CAUTION: SPOILERS LURK PAST THIS POINT.
Looking back, in anger or otherwise, holds progress in check throughout Seven Soldiers. In the first issue, the Vigilante tries to assemble a new Seven Soldiers squad--he wants one more hit of the old glory before riding off into the sunset and there's unfinished business that has re-surfaced from the past to be dealt with.
The team he assembles is a pale regurgitation of the past: I, Spyder is the son of the original Spider, Gimmix is the daughter of the Woman of a Thousand Gimmicks, Dyno-Mite Dan has replica magic rings that rip-off somebody else's powers, The Whip is the grand-daughter of another Whip, and Boy Blue has some unsavory connections to the DC rogue's gallery. This new crop of "heroes" is in every way as deficient as a fading echo; their trip into Miracle Mesa is a massacre--trying to relive the past was a fatal mistake.
Bask in this illustration for a bit. |
What is the past? In Seven Soldiers it is quicksand, the rip current, a black hole. For Mister Miracle it is a literal black hole--a cosmic-level spectrality tied to the rise and fall of gods, entropy, and the crushing density of trying to live in the shadow of the world's first superhero. As a stunt, Mister Miracle attempts to escape an artificially generated black hole and ends up confronting horrifying visions of the future that are all predicated on past events over which he has no control.
Move over, Power Girl. |
Even once changed against her will, the past still makes demands on Bulleteer. Unable to continue her career as a caregiver to autistic children (her altered form scares them), she is forced into minor-league superheroics. Her powers enable her to do good in the world, but they also land her the dubious honor of acting as a bodyguard to a personality challenged mermaid on the superhero convention circuit. Washed-up nobodies want to "team up" with her. The possibility of doing supers porn looms ominously.
Bulleteer is impervious to most everything except the way past steers her life; ultimately, even her attempt to reject fitting the mold of the superhero archetype (as established by countless dog-eared and faded back issues) ends in triumphant failure--she's the Soldier who ends-up taking out the Big Bad, even though she emphatically doesn't want to. The past makes the present fait accompli and no one can swim against the tide.
Resistance is futile. |
The Sheeda, it turns out, are us. They're the humanity of the future, doomed to a ruinous world barely existing under the light of a vampire sun. The only way the Sheeda can survive is by pillaging the past. Their incursion in the main plot line of Seven Soldiers isn't their first rodeo; they've already strip-mined the neanderthals for sustenance, fed on the fall of Camelot, and generally bled reality dry. They leave just enough scrap for humanity to reestablish itself in a new age. The cycle has to repeat itself because even a harrower of worlds knows that you don't drink too deeply from the grail.
The Whip was the only one I was sad to see go. |
I mean, come on. |
The irony, of course, is that as much as Morrison would like to critique that impulse, he cannot escape it himself.
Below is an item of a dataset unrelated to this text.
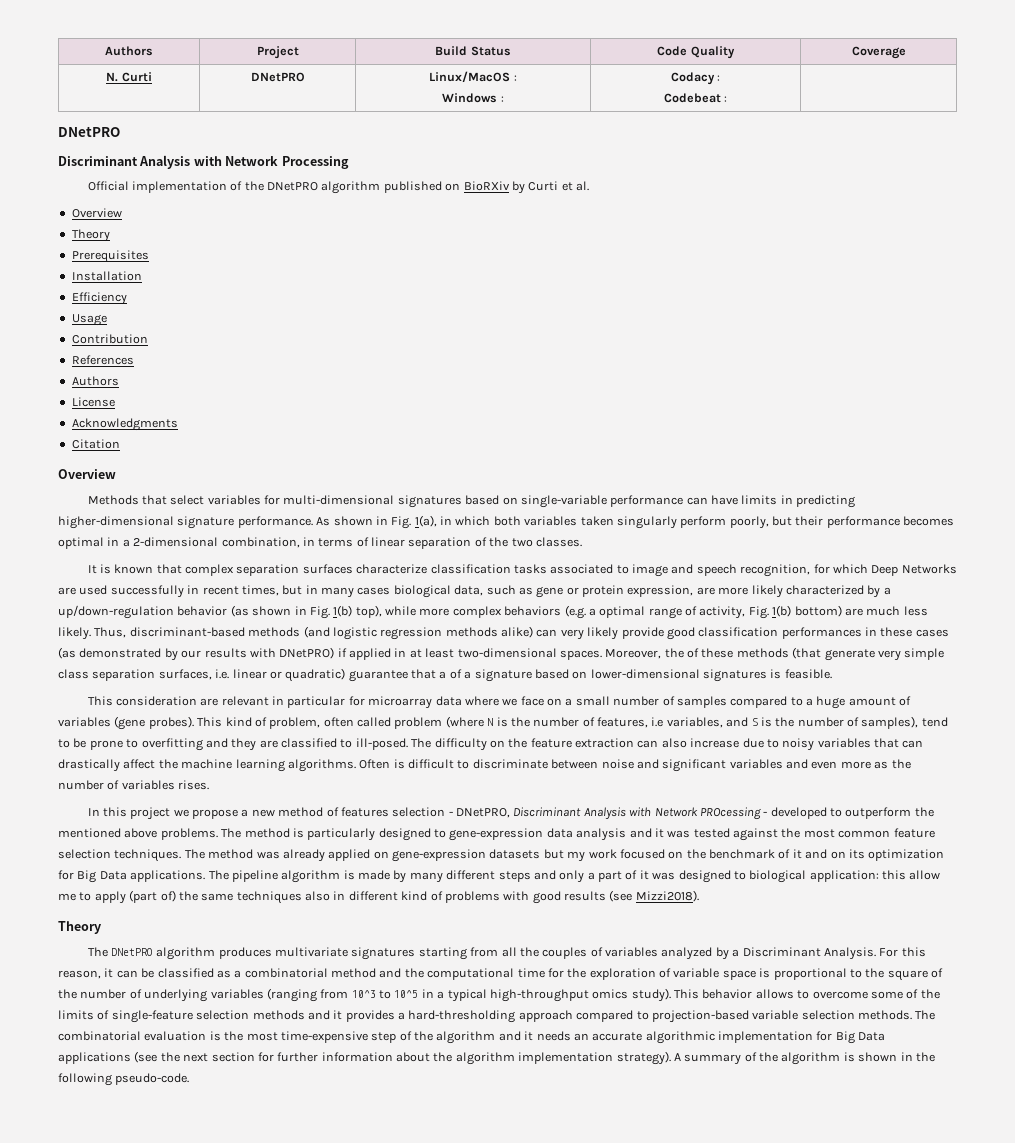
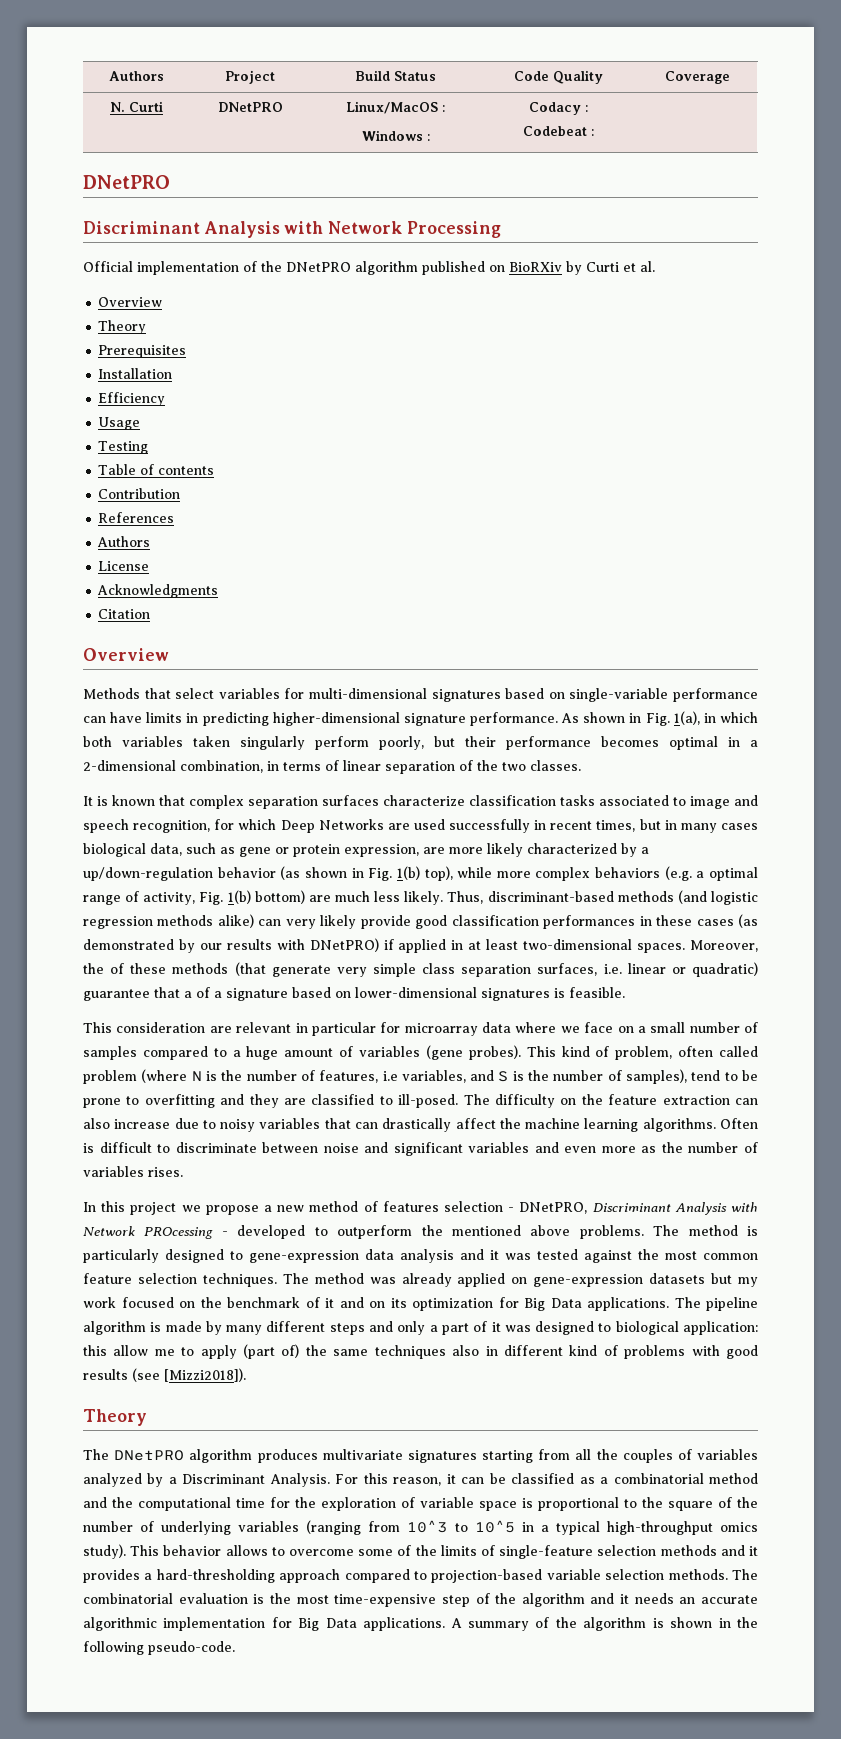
(107, 320) none -> [98,441,149,454] [98,464,215,475] // Testing // Table of contents
[635,890,699,902] Mizzi2018). -> [164,1368,246,1382] [Mizzi2018]).
[58,1051,671,1065] applications (see the next section for further information about the algorithm implementation strategy). -> [363,1617,446,1631] applications.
His cast of characters still bears the marks of what has come before; they have connections, there are clear reference points, and the story remains the same. Seven Soldiers draws on the tale of Snow White to give the Sheeda Queen an extra touch of drama, but that borrowing, like all the referential and allusional tropes we politely call "the greater literary conversation," is a rummaging through past stories to make sense of the present in way that condemns itself to a lens crafted by some unknown wordsmith lost to time.
Michael, if you've read this far, I hate to be the one to break this to you but: Seven Soldiers might be a story about stories. Or, at least, or inability to free ourselves from the story structures and archetypes we inherit and continue to use as we create.
To beard or not to beard? That is the question. |
The past is quicksand, the rip current, a black hole. Not even a chaos magician has the power to swim against the tide.